Extrayez mot pour mot, s'il vous plaît, le passage de l'extrait du document ci-dessous, en commençant à « La dernière pandémie » et en finissant à « si longtemps enfoui. ».

··· Extrait du document

Que sont ces Pénombres ? Rien d’autre que le clair-obscur dans lequel baigne la vie du chrétien moyen, et la façon dont la lumière divine se fait jour dans les ténèbres du monde. La présence de Dieu au cœur du monde profane ne s’impose pas avec fracas, mais s’offre à celui qui sait la discerner.

Domitille Haushalter

L’ART CACHÉ ENFIN DÉVOILÉ
La concurrence de l’art contemporain
AUDE DE KERROS

Eyrolles, 2023, 276 pages, 24,90 €

Depuis de nombreuses années, Aude de Kerros dénonce au travers de nombreuses publications l’hégémonie de l’art contemporain dit conceptuel dont la seule raison d’être est une véritable spéculation financière aux montants colossaux.
Phénomène français, régnant en despote sur le marché de l’art, « l’Art contemporain joue de l’impossibilité d’un jugement de valeur esthétique fondé et spécule sur la culpabilité de ceux qui n’y comprennent rien ou qui n’ont pas compris qu’il n’y a rien à comprendre » (Jean Baudrillard, Libération du 20 mai 1996). Ces censeurs ont sciemment privé de toute visibilité plusieurs générations d’artistes français.
Peintres, sculpteurs, graveurs ont été bannis du paysage artistique français même s’ils trouvent une réelle reconnaissance à l’étranger, aux USA, en Chine, au Japon notamment, ou chez quelques galeristes courageux. Les musées, à quelques rares exceptions près, n’achètent que du conceptuel, les grandes foires n’exposent que du conceptuel. L’administration règne en maître sur les subventions et commandes d’État évidemment conceptuelles.
La dernière pandémie a rebattu les cartes. Elle éteignait les luxueuses vitrines que les foires internationales offraient à l’art conceptuel et à son entre-soi. Le numérique par l’intermédiaire de la création de nombreux sites internet offrait à tout amateur l’accès aux œuvres, aux côtés de ces artistes cachés, leur permettant sans pression un choix de cœur et de passion. Des musées de province ayant accepté en donation des collections sortant de la doxa découvrent l’engouement du public pour cet art contemporain, au sens littéral du terme, si longtemps enfoui.
Si vous n’avez pas lu les précédents livres de l’auteur elle-même artiste, vous en trouverez ici une précieuse synthèse. Mais au-delà de ce nouveau phénomène qu’est le dévoilement de l’art caché, A. de Kerros ouvre ici une porte à de nombreuses pistes d’exploration, de découverte et de (re)connaissance de cette multitude de talents.

······
··· Données stockées

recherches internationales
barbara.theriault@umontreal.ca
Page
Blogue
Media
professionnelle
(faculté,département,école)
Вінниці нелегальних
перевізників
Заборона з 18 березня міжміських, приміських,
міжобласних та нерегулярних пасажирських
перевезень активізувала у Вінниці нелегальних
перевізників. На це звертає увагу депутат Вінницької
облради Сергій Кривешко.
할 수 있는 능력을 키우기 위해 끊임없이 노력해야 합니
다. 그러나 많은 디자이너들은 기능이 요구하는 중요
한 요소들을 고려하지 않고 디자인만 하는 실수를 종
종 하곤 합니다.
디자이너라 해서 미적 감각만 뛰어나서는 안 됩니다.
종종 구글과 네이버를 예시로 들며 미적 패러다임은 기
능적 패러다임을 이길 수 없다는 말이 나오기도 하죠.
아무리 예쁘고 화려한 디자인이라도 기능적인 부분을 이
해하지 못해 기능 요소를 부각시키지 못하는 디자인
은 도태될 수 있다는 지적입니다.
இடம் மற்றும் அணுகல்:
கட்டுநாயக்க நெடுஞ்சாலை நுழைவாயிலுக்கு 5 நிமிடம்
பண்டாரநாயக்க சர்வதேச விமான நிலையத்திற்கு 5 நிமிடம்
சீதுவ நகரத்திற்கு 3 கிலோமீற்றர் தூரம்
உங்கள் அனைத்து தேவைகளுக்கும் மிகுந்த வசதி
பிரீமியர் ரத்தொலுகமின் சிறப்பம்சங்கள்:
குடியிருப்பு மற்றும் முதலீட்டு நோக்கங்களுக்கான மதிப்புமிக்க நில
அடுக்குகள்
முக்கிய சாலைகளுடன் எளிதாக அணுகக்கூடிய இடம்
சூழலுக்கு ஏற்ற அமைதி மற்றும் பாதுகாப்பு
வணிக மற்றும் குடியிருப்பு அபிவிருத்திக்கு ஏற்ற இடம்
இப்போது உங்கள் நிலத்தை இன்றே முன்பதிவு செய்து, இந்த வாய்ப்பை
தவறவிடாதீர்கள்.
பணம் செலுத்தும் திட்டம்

······

Tâche accomplie:
La dernière pandémie a rebattu les cartes. Elle éteignait les luxueuses vitrines que les foires internationales offraient à l’art conceptuel et à son entre-soi. Le numérique par l’intermédiaire de la création de nombreux sites internet offrait à tout amateur l’accès aux œuvres, aux côtés de ces artistes cachés, leur permettant sans pression un choix de cœur et de passion. Des musées de province ayant accepté en donation des collections sortant de la doxa découvrent l’engouement du public pour cet art contemporain, au sens littéral du terme, si longtemps enfoui.